Consider the Department of Human Services. Gelser noted that she has been working on issues relating to abuse-related deaths at senior care facilities but has been stymied in her requests for information about licensing rules by claims of attorney-client privilege. 

Or take the Oregon Water Resources department. Whitsett said he still has no answer on the legal rationale behind that agency's decision to suddenly start regulating several irrigation wells in the historic Klamath tribal reservation in 2015. 

And then there's the Department of Energy which, for years has allowed the sales of energy tax credits by brokers at prices below mandated minimum prices due to supposed legal advice from the DOJ. That advice has never been shared despite pressure from legislators and the public 

The bill would help legislators who have a responsibility to oversee how agencies are interpreting their directives into rules, Courtney, who is an attorney, told the legislative panel. And requiring a summary of the legal conclusions upon which agencies base their rules or administrative orders would help build trust with the public which must follow such rules and orders, Whitsett told The Oregonian/OregonLive editorial board.  

He added that the summary would not include legal strategy or options, but rather provide a factual synopsis of the legal analysis of a rule's validity or effect. He also objected to DOJ's sky-is-falling claims that attorney-client privilege would be waived by a release of a summary, noting that existing law already guards against any breach. 

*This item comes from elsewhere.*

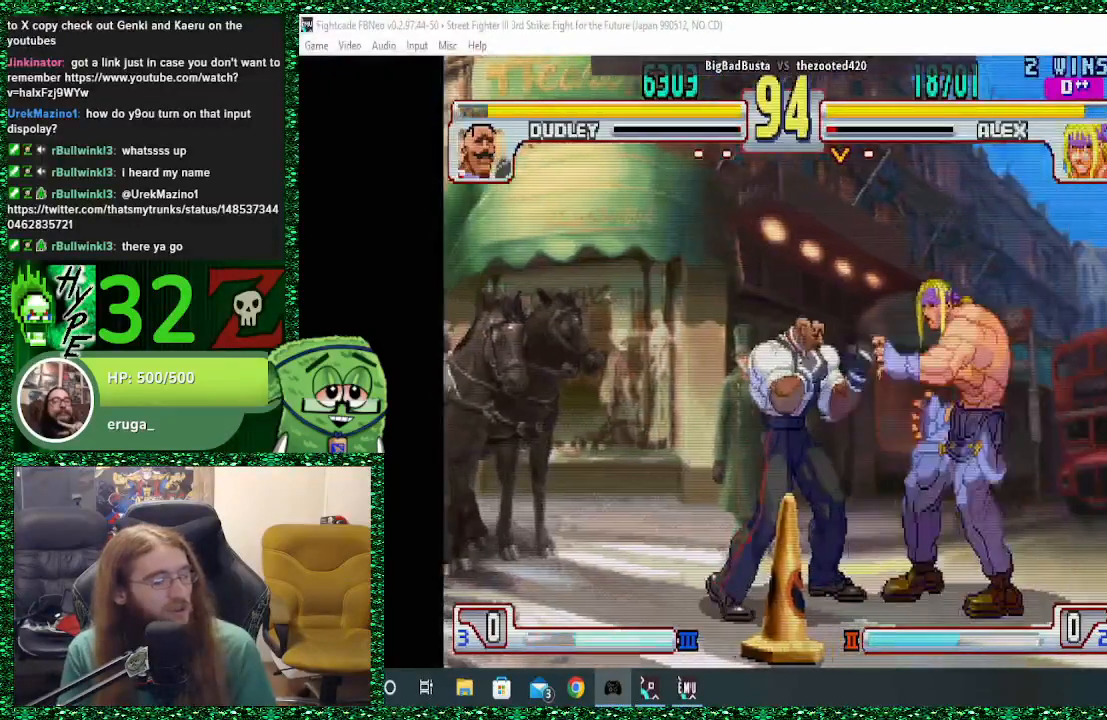
{"buttons": [], "left_stick": "left", "events": [[333, "left_stick", "center"], [400, "left_stick", "left"]]}
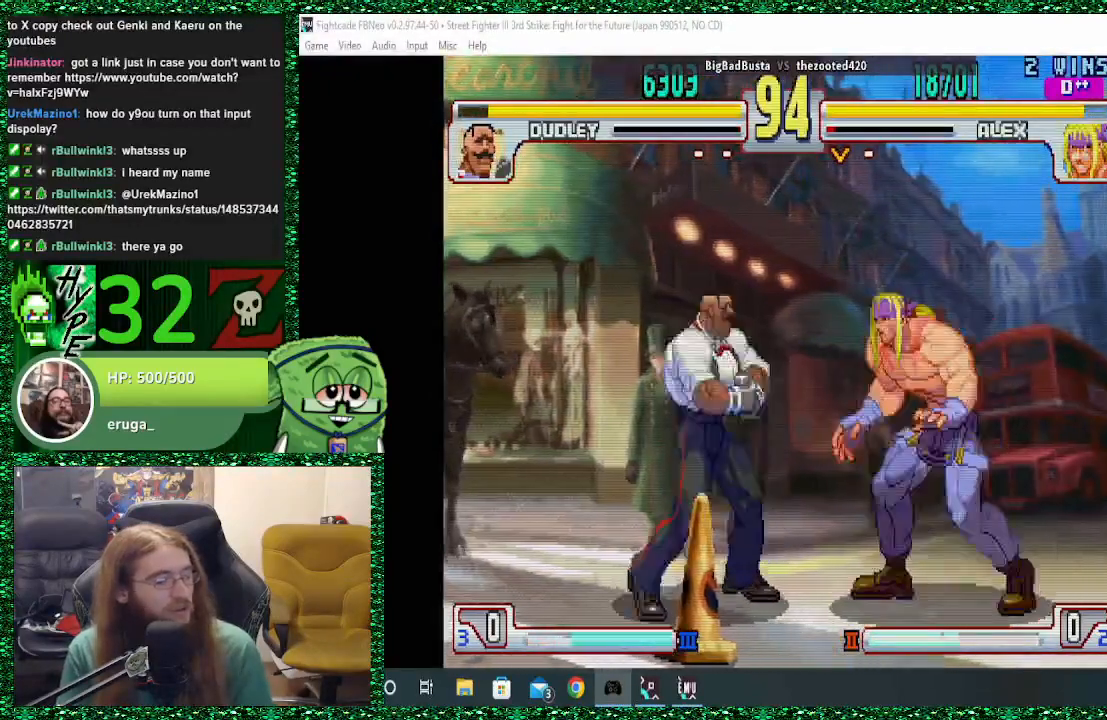
{"buttons": [], "left_stick": "right", "events": [[67, "left_stick", "center"], [133, "CROSS", "down"], [233, "CROSS", "up"], [300, "left_stick", "right"]]}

While no one wants state agencies to shy away from getting legal advice, DOJ should also dial back its self-righteousness. As Lewis and Clark law professor Tung Yin noted, attorney-client privilege in public government doesn't carry the same stakes as attorney-client privilege in a criminal prosecution. There's a valid question of what transparency in government should mean. Explaining the legal authority for an agency to set a rule or take an action should fall under that umbrella. 

That, however, would require recognizing who the real clients are: Oregonians.